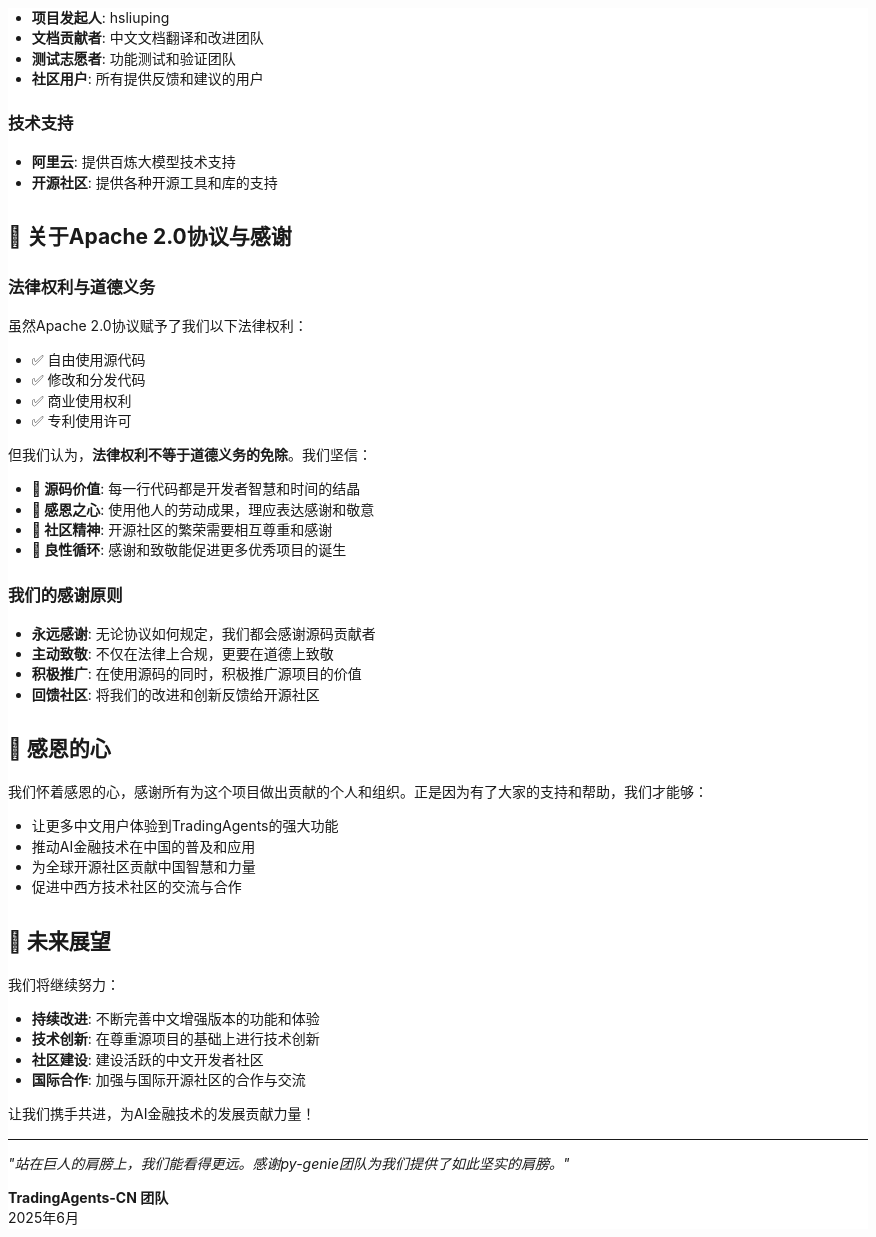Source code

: - **项目发起人**: hsliuping
- **文档贡献者**: 中文文档翻译和改进团队
- **测试志愿者**: 功能测试和验证团队
- **社区用户**: 所有提供反馈和建议的用户

### 技术支持

- **阿里云**: 提供百炼大模型技术支持
- **开源社区**: 提供各种开源工具和库的支持

## 📜 关于Apache 2.0协议与感谢

### 法律权利与道德义务

虽然Apache 2.0协议赋予了我们以下法律权利：
- ✅ 自由使用源代码
- ✅ 修改和分发代码
- ✅ 商业使用权利
- ✅ 专利使用许可

但我们认为，**法律权利不等于道德义务的免除**。我们坚信：

- **💎 源码价值**: 每一行代码都是开发者智慧和时间的结晶
- **🙏 感恩之心**: 使用他人的劳动成果，理应表达感谢和敬意
- **🤝 社区精神**: 开源社区的繁荣需要相互尊重和感谢
- **🔄 良性循环**: 感谢和致敬能促进更多优秀项目的诞生

### 我们的感谢原则

- **永远感谢**: 无论协议如何规定，我们都会感谢源码贡献者
- **主动致敬**: 不仅在法律上合规，更要在道德上致敬
- **积极推广**: 在使用源码的同时，积极推广源项目的价值
- **回馈社区**: 将我们的改进和创新反馈给开源社区

## 💝 感恩的心

我们怀着感恩的心，感谢所有为这个项目做出贡献的个人和组织。正是因为有了大家的支持和帮助，我们才能够：

- 让更多中文用户体验到TradingAgents的强大功能
- 推动AI金融技术在中国的普及和应用
- 为全球开源社区贡献中国智慧和力量
- 促进中西方技术社区的交流与合作

## 🔮 未来展望

我们将继续努力：

- **持续改进**: 不断完善中文增强版本的功能和体验
- **技术创新**: 在尊重源项目的基础上进行技术创新
- **社区建设**: 建设活跃的中文开发者社区
- **国际合作**: 加强与国际开源社区的合作与交流

让我们携手共进，为AI金融技术的发展贡献力量！

---

*"站在巨人的肩膀上，我们能看得更远。感谢py-genie团队为我们提供了如此坚实的肩膀。"*

**TradingAgents-CN 团队**  
2025年6月
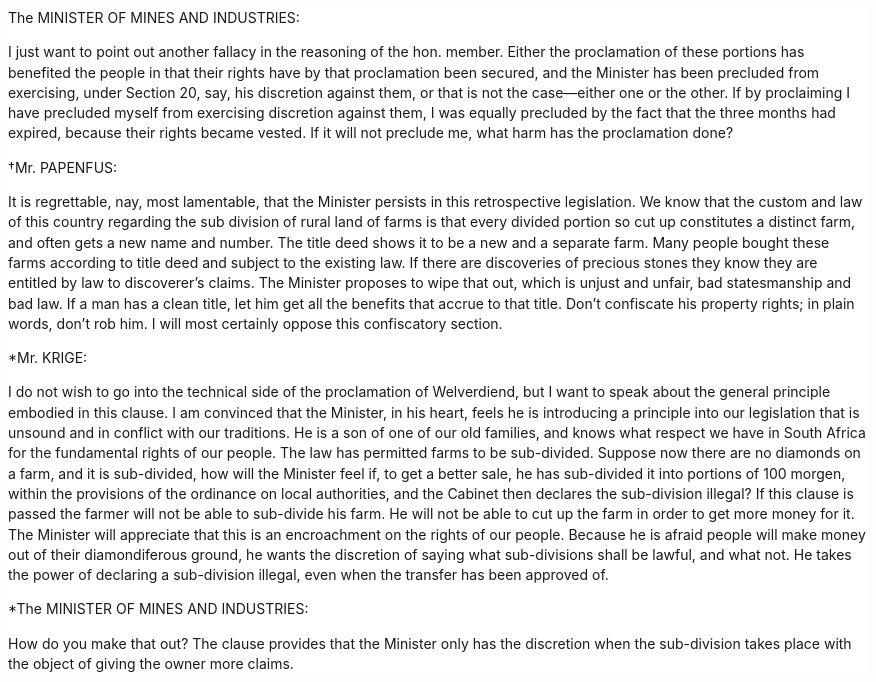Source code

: </speech>

<speech by="#minister_of_mines_and_industries">

<from>The <person refersTo="hansard_za">MINISTER OF MINES AND INDUSTRIES</person>:</from>

<p>I just want to point out another fallacy in the reasoning of the hon. member. Either the proclamation of these portions has benefited the people in that their rights have by that proclamation been secured, and the Minister has been precluded from exercising, under Section 20, say, his discretion against them, or that is not the case&#x2014;either one or the other. If by proclaiming I have precluded myself from exercising discretion against them, I was equally precluded by the fact that the three months had expired, because their rights became vested. If it will not preclude me, what harm has the proclamation done?</p>

</speech>

<speech by="#papenfus">

<from>&#x2020;Mr. <person refersTo="hansard_za">PAPENFUS</person>:</from>

<p>It is regrettable, nay, most lamentable, that the Minister persists in this retrospective legislation. We know that the custom and law of this country regarding the sub division of rural land of farms is that every divided portion so cut up constitutes a distinct farm, and often gets a new name and number. The title deed shows it to be a new and a separate farm. Many people bought these farms according to title deed and subject to the existing law. If there are discoveries of precious stones they know they are entitled by law to discoverer&#x2019;s claims. The Minister proposes to wipe that out, which is unjust and unfair, bad statesmanship and bad law. If a man has a clean title, let him get all the benefits that accrue to that title. Don&#x2019;t confiscate his property rights; in plain words, don&#x2019;t rob him. I will most certainly oppose this confiscatory section.</p>

</speech>

<speech by="#krige">

<from>*Mr. <person refersTo="hansard_za">KRIGE</person>:</from>

<p>I do not wish to go into the technical side of the proclamation of Welverdiend, but I want to speak about the general principle embodied in this clause. I am convinced that the Minister, in his heart, feels he is introducing a principle into our legislation that is unsound and in conflict with our traditions. He is a son of one of our old families, and knows what respect we have in South Africa for the fundamental rights of our people. The law has permitted farms to be sub-divided. Suppose now there are no diamonds on a farm, and it is sub-divided, how will the Minister feel if, to get a better sale, he has sub-divided it into portions of 100 morgen, within the provisions of the ordinance on local authorities, and the Cabinet then declares the sub-division illegal? If this clause is passed the farmer will not be able to sub-divide his farm. He will not be able to cut up the farm in order to get more money for it. The Minister will appreciate that this is an encroachment on the rights of our people. Because he is afraid people will make money out of their diamondiferous ground, he wants the discretion of saying what sub-divisions shall be lawful, and what not. He takes the power of declaring a sub-division illegal, even when the transfer has been approved of.</p>

</speech>

<speech by="#minister_of_mines_and_industries">

<from>*The <person refersTo="hansard_za">MINISTER OF MINES AND INDUSTRIES</person>:</from>

<p>How do you make that out? The clause provides that the Minister only has the discretion when the sub-division takes place with the object of giving the owner more claims.</p>
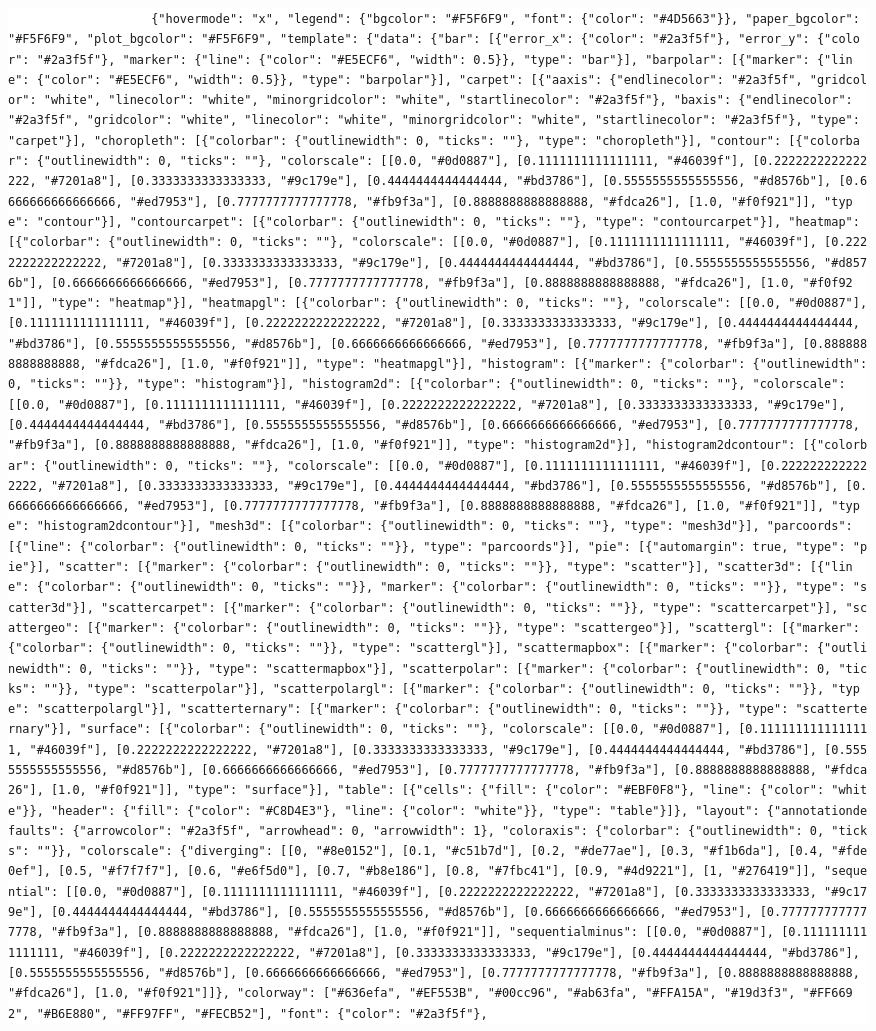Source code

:                         {"hovermode": "x", "legend": {"bgcolor": "#F5F6F9", "font": {"color": "#4D5663"}}, "paper_bgcolor": "#F5F6F9", "plot_bgcolor": "#F5F6F9", "template": {"data": {"bar": [{"error_x": {"color": "#2a3f5f"}, "error_y": {"color": "#2a3f5f"}, "marker": {"line": {"color": "#E5ECF6", "width": 0.5}}, "type": "bar"}], "barpolar": [{"marker": {"line": {"color": "#E5ECF6", "width": 0.5}}, "type": "barpolar"}], "carpet": [{"aaxis": {"endlinecolor": "#2a3f5f", "gridcolor": "white", "linecolor": "white", "minorgridcolor": "white", "startlinecolor": "#2a3f5f"}, "baxis": {"endlinecolor": "#2a3f5f", "gridcolor": "white", "linecolor": "white", "minorgridcolor": "white", "startlinecolor": "#2a3f5f"}, "type": "carpet"}], "choropleth": [{"colorbar": {"outlinewidth": 0, "ticks": ""}, "type": "choropleth"}], "contour": [{"colorbar": {"outlinewidth": 0, "ticks": ""}, "colorscale": [[0.0, "#0d0887"], [0.1111111111111111, "#46039f"], [0.2222222222222222, "#7201a8"], [0.3333333333333333, "#9c179e"], [0.4444444444444444, "#bd3786"], [0.5555555555555556, "#d8576b"], [0.6666666666666666, "#ed7953"], [0.7777777777777778, "#fb9f3a"], [0.8888888888888888, "#fdca26"], [1.0, "#f0f921"]], "type": "contour"}], "contourcarpet": [{"colorbar": {"outlinewidth": 0, "ticks": ""}, "type": "contourcarpet"}], "heatmap": [{"colorbar": {"outlinewidth": 0, "ticks": ""}, "colorscale": [[0.0, "#0d0887"], [0.1111111111111111, "#46039f"], [0.2222222222222222, "#7201a8"], [0.3333333333333333, "#9c179e"], [0.4444444444444444, "#bd3786"], [0.5555555555555556, "#d8576b"], [0.6666666666666666, "#ed7953"], [0.7777777777777778, "#fb9f3a"], [0.8888888888888888, "#fdca26"], [1.0, "#f0f921"]], "type": "heatmap"}], "heatmapgl": [{"colorbar": {"outlinewidth": 0, "ticks": ""}, "colorscale": [[0.0, "#0d0887"], [0.1111111111111111, "#46039f"], [0.2222222222222222, "#7201a8"], [0.3333333333333333, "#9c179e"], [0.4444444444444444, "#bd3786"], [0.5555555555555556, "#d8576b"], [0.6666666666666666, "#ed7953"], [0.7777777777777778, "#fb9f3a"], [0.8888888888888888, "#fdca26"], [1.0, "#f0f921"]], "type": "heatmapgl"}], "histogram": [{"marker": {"colorbar": {"outlinewidth": 0, "ticks": ""}}, "type": "histogram"}], "histogram2d": [{"colorbar": {"outlinewidth": 0, "ticks": ""}, "colorscale": [[0.0, "#0d0887"], [0.1111111111111111, "#46039f"], [0.2222222222222222, "#7201a8"], [0.3333333333333333, "#9c179e"], [0.4444444444444444, "#bd3786"], [0.5555555555555556, "#d8576b"], [0.6666666666666666, "#ed7953"], [0.7777777777777778, "#fb9f3a"], [0.8888888888888888, "#fdca26"], [1.0, "#f0f921"]], "type": "histogram2d"}], "histogram2dcontour": [{"colorbar": {"outlinewidth": 0, "ticks": ""}, "colorscale": [[0.0, "#0d0887"], [0.1111111111111111, "#46039f"], [0.2222222222222222, "#7201a8"], [0.3333333333333333, "#9c179e"], [0.4444444444444444, "#bd3786"], [0.5555555555555556, "#d8576b"], [0.6666666666666666, "#ed7953"], [0.7777777777777778, "#fb9f3a"], [0.8888888888888888, "#fdca26"], [1.0, "#f0f921"]], "type": "histogram2dcontour"}], "mesh3d": [{"colorbar": {"outlinewidth": 0, "ticks": ""}, "type": "mesh3d"}], "parcoords": [{"line": {"colorbar": {"outlinewidth": 0, "ticks": ""}}, "type": "parcoords"}], "pie": [{"automargin": true, "type": "pie"}], "scatter": [{"marker": {"colorbar": {"outlinewidth": 0, "ticks": ""}}, "type": "scatter"}], "scatter3d": [{"line": {"colorbar": {"outlinewidth": 0, "ticks": ""}}, "marker": {"colorbar": {"outlinewidth": 0, "ticks": ""}}, "type": "scatter3d"}], "scattercarpet": [{"marker": {"colorbar": {"outlinewidth": 0, "ticks": ""}}, "type": "scattercarpet"}], "scattergeo": [{"marker": {"colorbar": {"outlinewidth": 0, "ticks": ""}}, "type": "scattergeo"}], "scattergl": [{"marker": {"colorbar": {"outlinewidth": 0, "ticks": ""}}, "type": "scattergl"}], "scattermapbox": [{"marker": {"colorbar": {"outlinewidth": 0, "ticks": ""}}, "type": "scattermapbox"}], "scatterpolar": [{"marker": {"colorbar": {"outlinewidth": 0, "ticks": ""}}, "type": "scatterpolar"}], "scatterpolargl": [{"marker": {"colorbar": {"outlinewidth": 0, "ticks": ""}}, "type": "scatterpolargl"}], "scatterternary": [{"marker": {"colorbar": {"outlinewidth": 0, "ticks": ""}}, "type": "scatterternary"}], "surface": [{"colorbar": {"outlinewidth": 0, "ticks": ""}, "colorscale": [[0.0, "#0d0887"], [0.1111111111111111, "#46039f"], [0.2222222222222222, "#7201a8"], [0.3333333333333333, "#9c179e"], [0.4444444444444444, "#bd3786"], [0.5555555555555556, "#d8576b"], [0.6666666666666666, "#ed7953"], [0.7777777777777778, "#fb9f3a"], [0.8888888888888888, "#fdca26"], [1.0, "#f0f921"]], "type": "surface"}], "table": [{"cells": {"fill": {"color": "#EBF0F8"}, "line": {"color": "white"}}, "header": {"fill": {"color": "#C8D4E3"}, "line": {"color": "white"}}, "type": "table"}]}, "layout": {"annotationdefaults": {"arrowcolor": "#2a3f5f", "arrowhead": 0, "arrowwidth": 1}, "coloraxis": {"colorbar": {"outlinewidth": 0, "ticks": ""}}, "colorscale": {"diverging": [[0, "#8e0152"], [0.1, "#c51b7d"], [0.2, "#de77ae"], [0.3, "#f1b6da"], [0.4, "#fde0ef"], [0.5, "#f7f7f7"], [0.6, "#e6f5d0"], [0.7, "#b8e186"], [0.8, "#7fbc41"], [0.9, "#4d9221"], [1, "#276419"]], "sequential": [[0.0, "#0d0887"], [0.1111111111111111, "#46039f"], [0.2222222222222222, "#7201a8"], [0.3333333333333333, "#9c179e"], [0.4444444444444444, "#bd3786"], [0.5555555555555556, "#d8576b"], [0.6666666666666666, "#ed7953"], [0.7777777777777778, "#fb9f3a"], [0.8888888888888888, "#fdca26"], [1.0, "#f0f921"]], "sequentialminus": [[0.0, "#0d0887"], [0.1111111111111111, "#46039f"], [0.2222222222222222, "#7201a8"], [0.3333333333333333, "#9c179e"], [0.4444444444444444, "#bd3786"], [0.5555555555555556, "#d8576b"], [0.6666666666666666, "#ed7953"], [0.7777777777777778, "#fb9f3a"], [0.8888888888888888, "#fdca26"], [1.0, "#f0f921"]]}, "colorway": ["#636efa", "#EF553B", "#00cc96", "#ab63fa", "#FFA15A", "#19d3f3", "#FF6692", "#B6E880", "#FF97FF", "#FECB52"], "font": {"color": "#2a3f5f"},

***

Locate each line in the items above that contains the string "person" and copy every such line in full.

<from>The <person refersTo="hansard_za">MINISTER OF MINES AND INDUSTRIES</person>:</from>
<from>&#x2020;Mr. <person refersTo="hansard_za">PAPENFUS</person>:</from>
<from>*Mr. <person refersTo="hansard_za">KRIGE</person>:</from>
<from>*The <person refersTo="hansard_za">MINISTER OF MINES AND INDUSTRIES</person>:</from>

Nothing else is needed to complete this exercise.